I used the Gutenberg Corpus that comes built-in as part of the nltk corpuses to try some preliminary analysis. I used three Jane Austen works: Persuasion, Emma, and Sense and Sensibility, and three Chesterton works: The Man Who Was Thursday, Father Brown stories, and The Ballad of the White Horse. I took each of these pieces and divided them into collections of sentences from which I removed ‘stop words’ and special characters. I trained a Word2Vec model for each corpus (using the python gensim library), then I simply observed the top five words closest to the word ‘love’. Implicit here was the parameter describing the number of dimensions that the words should be projected into; I tried a range of options from 50 to 100 to understand the sensitivity of the results to this parameter (displayed here are results from 50 and 150 dimensions).

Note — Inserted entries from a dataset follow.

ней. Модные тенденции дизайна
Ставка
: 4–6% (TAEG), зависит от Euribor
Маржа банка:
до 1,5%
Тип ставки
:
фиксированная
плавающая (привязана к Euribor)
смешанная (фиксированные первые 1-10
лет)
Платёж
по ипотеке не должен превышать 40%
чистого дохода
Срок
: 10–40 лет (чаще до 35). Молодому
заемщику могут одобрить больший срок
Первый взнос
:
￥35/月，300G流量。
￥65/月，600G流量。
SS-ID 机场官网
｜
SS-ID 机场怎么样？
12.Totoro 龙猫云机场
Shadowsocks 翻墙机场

words closest to "love" in 50 dimensions. chesterton-ball ['would', 'said', 'could', 'round', 'got'] chesterton-brown ['said', 'close', 'got', '),', 'either'] chesterton-thursday ['cannot', 'line', 'got', 'gave', 'said'] austen-emma ['able', 'bad', 'would', 'perhaps', 'done'] austen-persuasion ['would', 'could', 'lady', 'though', 'might'] austen-sense ['would', 'much', 'though', 'perhaps', 'gave'] words closest to "love" in 150 dimensions. chesterton-ball ['us', 'one', 'even', 'could', 'whole'] chesterton-brown ['beyond', 'us', 'one', 'garden', 'table'] chesterton-thursday ['us', 'saw', 'could', 'one', 'like'] austen-emma ['time', 'made', 'mind', 'beyond', 'without'] austen-persuasion ['one', 'could', 'woman', 'might', 'first'] austen-sense ['could', 'one', 'mother', 'time', 'mind']
As you can see, very few words are in both lists – meaning that the semantic projections, at least around a single topic, are highly sensitive to this parameter. However, due to the possibly-skewed distribution of distances from “love”, it could simply be that this one measure of consistency is weak for considering sensitivity of the overall structure.

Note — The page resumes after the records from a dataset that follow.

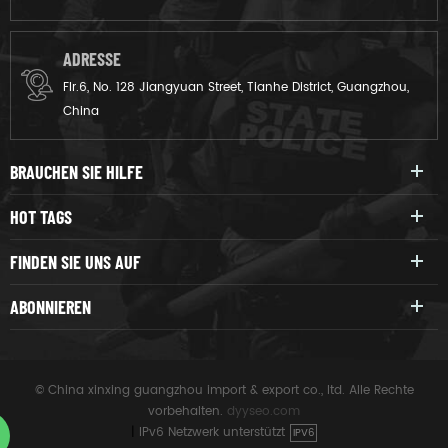
ADRESSE
Flr.6, No. 128 Jiangyuan Street, Tianhe District, Guangzhou,
China
BRAUCHEN SIE HILFE
HOT TAGS
FINDEN SIE UNS AUF
ABONNIEREN
© China xinxing guangzhou import & export co., ltd. Alle Rechte
vorbehalten.
dyyseo.com
|
IPv6 Netzwerk unterstützt
IPV6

Another blogger also examined the use of word2vec for clustering books in the Gutenberg project. The clustering algorithm was applied to a network where distances are measured using the similarity of top n results from every word in the space. The results from that experiment were actually quite compelling: the Jane Austen and Arthur Conan Doyle works ended up in their own cluster and other clusters were also intuitively sensible. The results I found from my simpler analysis showed a possible sensitivity to the number of dimensions, but given that every book was modeled using the same number of dimensions, the sensitivity may not have been as high as I expected. Overall, it seems to be a straightforward and productive method of analysis.
Beyond the Micro
While I’ve found the top n metric to be popular among many studies (and experiments), I think we can do better to understand these contextual spaces on a holistic level. Saussure would argue that the meaning of one sign can only be understood by looking at the totality of other signs – each one organizing the others. At a more abstract level, one might be interested words that have the most “influence” in organizing other words; are some words more foundational to overall structure? If so, how can we quantify this difference?
More than asking the quantifiable differences between words, what exactly are the differences in contexts where they are used? If examination of top-n closest words is sensitive to noise or parameter variation, what other options are there? Should we search in a direction determined by another concept instead of in a hypersphere? Should we look at co-occurrence or look for other algorithms for extracting narrative?
Finally, I think it is fair to say that context is not meaning; what do these context-driven structures tell us about a text, and how can we use that intuition to develop methods for comparison of semantic projections?
Cassirer, E. (1910). Substance and Function.
Saussure, F. de. (1916). Course in General Linguistics.